(Data shown)
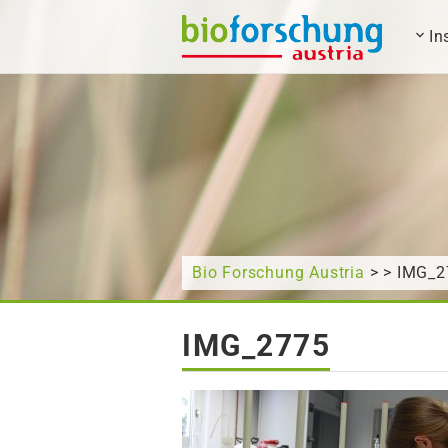
In
What are you looking for?
Bio Forschung Austria
> > IMG_2
IMG_2775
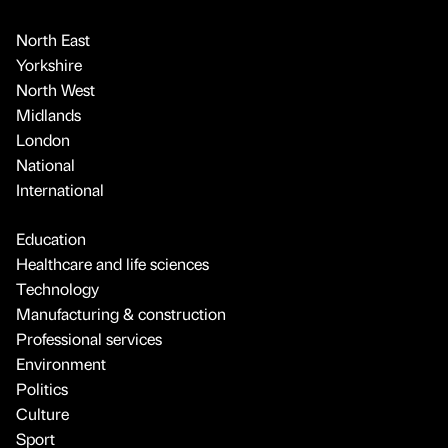
North East
Yorkshire
North West
Midlands
London
National
International
Education
Healthcare and life sciences
Technology
Manufacturing & construction
Professional services
Environment
Politics
Culture
Sport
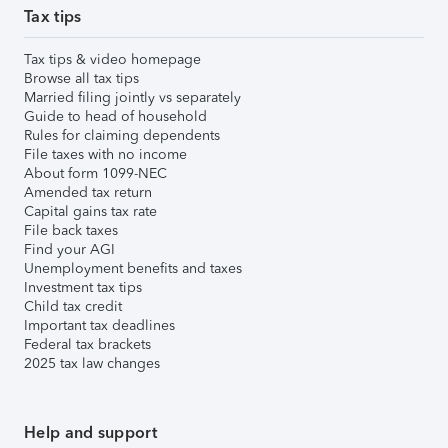
Tax tips
Tax tips & video homepage
Browse all tax tips
Married filing jointly vs separately
Guide to head of household
Rules for claiming dependents
File taxes with no income
About form 1099-NEC
Amended tax return
Capital gains tax rate
File back taxes
Find your AGI
Unemployment benefits and taxes
Investment tax tips
Child tax credit
Important tax deadlines
Federal tax brackets
2025 tax law changes
Help and support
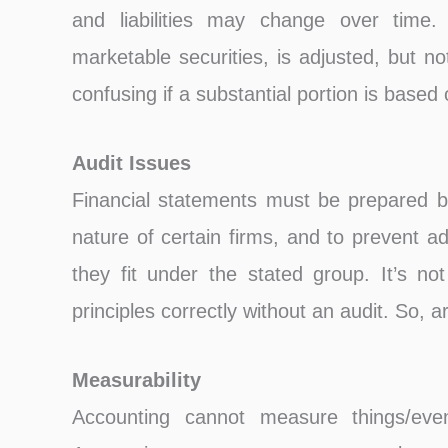
and liabilities may change over tim
marketable securities, is adjusted, but n
confusing if a substantial portion is based
Audit Issues
Financial statements must be prepared bu
nature of certain firms, and to prevent add
they fit under the stated group. It’s not
principles correctly without an audit. So, a
Measurability
Accounting cannot measure things/ev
(End Data shown)
Job: List each line of the items above that contains the string "tips". Matches must be case-sensitive.

Solution:
Tax tips
Tax tips & video homepage
Browse all tax tips
Investment tax tips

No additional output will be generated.